Here we see the bottom of the range S start with an MSRP of $22,120 and at the opposite end is the Energi Platinum at $39,120.
There’s plenty competition in the midsize sedan segment, and one of the two American offerings, the Chevrolet Malibu starts off with an ever so slightly higher MSRP of $22,555 for the entry-level L model and that rises to the range-topping Premier coming in at $31,850 – all ex-options. The second comes from Ford in the form of its Fusion with a tech-packed twelve-model line-up. Here we see the bottom of the range S start with an MSRP of $22,120 and at the opposite end is the Energi Platinum at $39,120. Volkswagen’s Passat, a seven-model range, start at an equally similar MSRP of $22,440 with the most expensive offering costing $33,995. As mentioned, we like the Honda Sport Special Edition, and from Volkswagen the direct competitor would be the Passat R-Line at a slightly $23,975. Choices here can be made according to price, specification or preference of automaker, but as mentioned the choice may not be that easy to make for a prospective buyer thanks to the cars being so similar. For those already in the Honda fold, it will be an easy choice to stay there, and for those without a history of owning Honda models in the past, the Honda Accord is a good way to become part of the family.

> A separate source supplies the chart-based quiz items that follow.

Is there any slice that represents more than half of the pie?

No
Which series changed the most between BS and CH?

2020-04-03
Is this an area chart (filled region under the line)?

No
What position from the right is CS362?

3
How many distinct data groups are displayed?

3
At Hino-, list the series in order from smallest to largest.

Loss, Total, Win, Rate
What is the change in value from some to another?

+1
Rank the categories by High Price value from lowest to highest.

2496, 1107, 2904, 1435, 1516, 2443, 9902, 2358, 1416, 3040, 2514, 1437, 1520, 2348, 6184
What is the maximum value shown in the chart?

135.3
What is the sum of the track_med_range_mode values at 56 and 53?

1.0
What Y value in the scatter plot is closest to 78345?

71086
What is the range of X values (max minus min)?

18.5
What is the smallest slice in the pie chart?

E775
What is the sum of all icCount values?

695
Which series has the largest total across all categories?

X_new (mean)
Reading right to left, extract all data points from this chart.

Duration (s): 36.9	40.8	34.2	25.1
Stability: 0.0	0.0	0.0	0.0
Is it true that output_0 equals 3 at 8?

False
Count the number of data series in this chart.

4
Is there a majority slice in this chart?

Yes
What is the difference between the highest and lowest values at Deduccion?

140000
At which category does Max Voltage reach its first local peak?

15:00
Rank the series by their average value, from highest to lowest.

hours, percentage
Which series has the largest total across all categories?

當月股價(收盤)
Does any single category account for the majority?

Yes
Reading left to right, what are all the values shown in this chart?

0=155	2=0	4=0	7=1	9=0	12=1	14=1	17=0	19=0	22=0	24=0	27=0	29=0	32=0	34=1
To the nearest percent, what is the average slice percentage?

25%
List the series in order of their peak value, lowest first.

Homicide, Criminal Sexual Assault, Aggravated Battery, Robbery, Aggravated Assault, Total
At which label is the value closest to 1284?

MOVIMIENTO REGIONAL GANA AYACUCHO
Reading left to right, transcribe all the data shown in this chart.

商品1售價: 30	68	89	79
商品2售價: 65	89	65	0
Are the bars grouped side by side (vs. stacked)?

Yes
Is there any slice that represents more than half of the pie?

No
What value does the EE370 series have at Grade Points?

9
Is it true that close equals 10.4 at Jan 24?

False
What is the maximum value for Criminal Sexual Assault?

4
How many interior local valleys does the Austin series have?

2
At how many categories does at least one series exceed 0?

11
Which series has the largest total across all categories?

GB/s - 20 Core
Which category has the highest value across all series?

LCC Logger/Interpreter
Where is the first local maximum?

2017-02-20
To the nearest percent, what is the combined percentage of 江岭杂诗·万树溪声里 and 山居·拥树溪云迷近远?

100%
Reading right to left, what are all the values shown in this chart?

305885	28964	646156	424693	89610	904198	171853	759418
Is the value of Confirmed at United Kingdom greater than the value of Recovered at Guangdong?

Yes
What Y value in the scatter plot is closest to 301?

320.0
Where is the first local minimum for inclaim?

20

There really is so much on offer if you’re in the market for a good midsize sedan, it’s quite east to get all befuddled, and we don’t blame you. If you have a budget of around $25,000 that makes it even worse because you’re able to bypass the entry-level models, which aren’t bad, but you can’t quite get to the top of the line models either. This is why we singled out the Honda Accord Sport Special Edition as the best choice from this automaker; spec for spec and feature for feature it provides you with one of the best sedans in the segment right now. If you do go the Honda way you can rest assured that you made a good choice. While many segment rivals also boast similar tech, similar power and similar pricing, the Honda Accord simply must be afforded a closer look and a test drive before a decision to purchase is made.